Since September 20, 2021, when AUKUS was announced, numerous programs have been cut across all three services – and joint capabilities have also been affected. The ball started rolling with the Defence Strategic Review (DSR), which found about $15bn-$20bn of savings by reducing the number of the army’s 155mm Huntsman Self-Propelled Howitzers from 30 to 15 and Redback Infantry Fighting Vehicle (IVF) from 450 to 129.
They were the headlines at the time, but the RAAF has also suffered with F-35s now being limited to 72 jets rather than the 100 previously planned. In addition, the major integrated air and missile defence project, AIR 6500, has been heavily curtailed, bizarrely removing surface-to-air missiles from the requirement because according to Defence the technology is not yet mature. On the quiet, the project to replace the ageing Hawk jet trainer aircraft with a new generation of Lead-in Fighters has been shelved.
The RAN has seen the number of Hunter-class frigates cut from nine to six – and program costs keep escalating. To keep ships at sea for lengthy periods of time – for example, to shadow a Chinese flotilla in our region – requires a resupply capability, but project SEA 2200 to acquire two new logistic support ships has been chopped. Meanwhile, the two existing replenishment ships HMAS Supply (II) and HMAS Stalwart have been tied up alongside each other for more than a year with major repair issues.
The Arafura-class Offshore Patrol Vessel (OPV) project has effectively been terminated with only six out of an aspirational 20 ships being delivered – another case of RAN mismanagement, stripping the weapons from the original design, then complaining that they lack firepower. SEA 1905 – a major mine countermeasures project with high levels of local content – has been scrapped, depriving the nation of a strategically vital capability.
The surface fleet was being provided a rotary wing uninhabited aerial system capability via the Schiebel S-100 Camcopter; that project was abruptly terminated without explanation in September 2023. This is despite the technology being used by two dozen operators, including the US Navy. Military strategists agree that uncrewed systems are the way to go, except for those employed by the RAN.

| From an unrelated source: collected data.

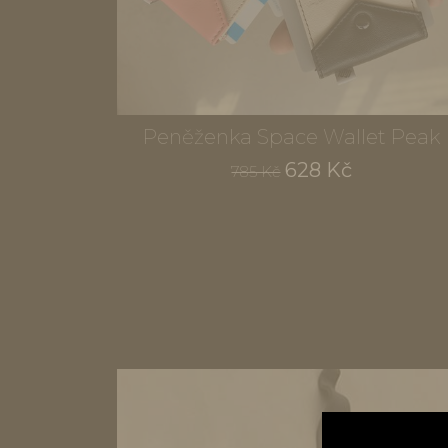
Peněženka Space Wallet Peak
628 Kč
785 Kč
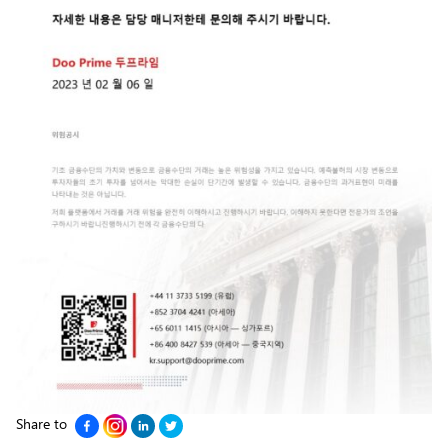
Share to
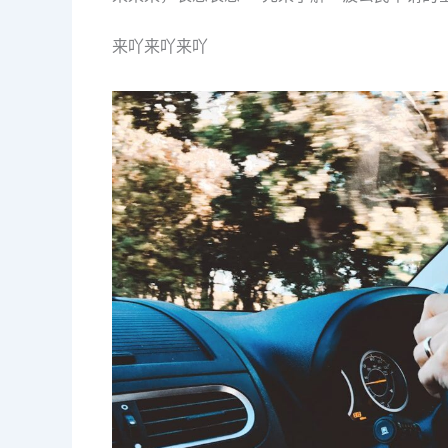
来吖来吖来吖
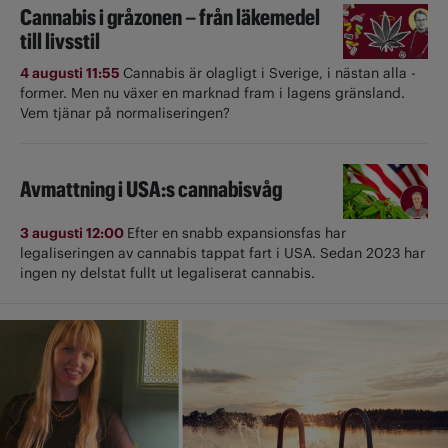
Cannabis i gråzonen – från läkemedel
till livsstil
4 augusti 11:55
Cannabis är olagligt i ­Sverige, i nästan alla ­
former. Men nu växer en marknad fram i lagens gränsland.
Vem tjänar på normaliseringen?
Avmattning i USA:s cannabisvåg
3 augusti 12:00
Efter en snabb expansionsfas har
legaliseringen av cannabis tappat fart i USA. Sedan 2023 har
ingen ny delstat fullt ut ­legaliserat cannabis.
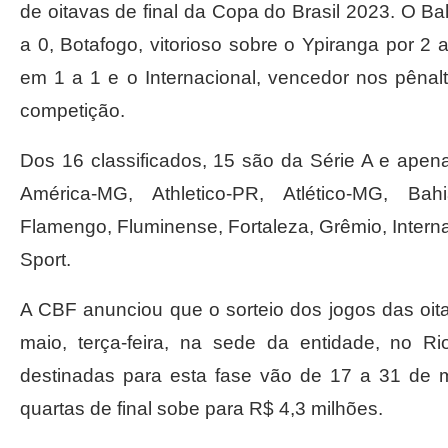
de oitavas de final da Copa do Brasil 2023. O B
a 0, Botafogo, vitorioso sobre o Ypiranga por 2
em 1 a 1 e o Internacional, vencedor nos pêna
competição.
Dos 16 classificados, 15 são da Série A e apena
América-MG, Athletico-PR, Atlético-MG, Bahi
Flamengo, Fluminense, Fortaleza, Grêmio, Interna
Sport.
A CBF anunciou que o sorteio dos jogos das oitav
maio, terça-feira, na sede da entidade, no R
destinadas para esta fase vão de 17 a 31 de 
quartas de final sobe para R$ 4,3 milhões.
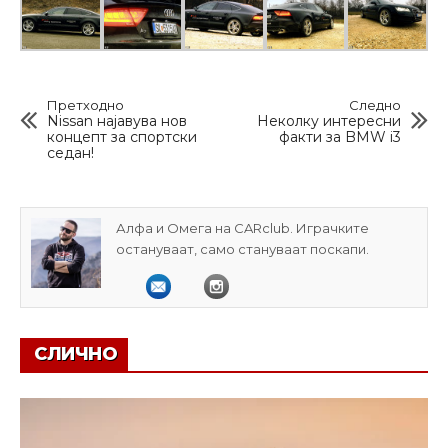
Претходно
Следно
Nissan најавува нов
Неколку интересни
концепт за спортски
факти за BMW i3
седан!
Алфа и Омега на CARclub. Играчките
остануваат, само стануваат поскапи.
СЛИЧНО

The surprise cancellation late last year of JP 9102, an independent Australian military communications satellite project worth at least $5bn, sent shockwaves through local industry. To rub salt into the wounds, prime contractor Lockheed Martin Australia and its dozen local suppliers had not received a cent of Defence funding since being selected a year previously because they had not yet signed a contract. All had started work in good faith, and all are now significantly out of pocket.
These cancelled projects – or in some cases deferred to an unspecified point, possibly in a future century – cannot all be blamed on AUKUS Pillar One because the rate of inflation has also had a corrosive effect on the Defence budget. The government stubbornly refuses to admit to the reality that despite all its chest-beating about increasing funding, it has not fully compensated for post-Covid cost growth.
Getting back to the AUKUS number for this financial year, that $2.8bn includes the $800m gifted to US Defence Secretary Pete Hegseth on February 5 by Defence Minister Richard Marles. The lump of no-strings-attached cash – without a refund clause – goes entirely to US submarine-building companies.
This looks to be a case of throwing good money after bad. Asked about the reliability of the US as an ally in the light of the erratic behaviour of the Trump administration, Marles can only repeat that the deal has bipartisan support in congress. This overlooks the rather obvious fact that Ukraine used to enjoy a similar level of bipartisan support, until it didn’t.
Then taking into account the underspend, that leaves $1.5bn for the year, most of which has been spent on earthworks and construction at the HMAS Stirling submarine base in Western Australia. This is out of an allocated total of $7bn for radiation-proof concrete pouring and road-building to support the basing of US Virginia-class SSNs from 2027.
That’s great for Australia’s construction sector but does absolutely nothing for local defence industry.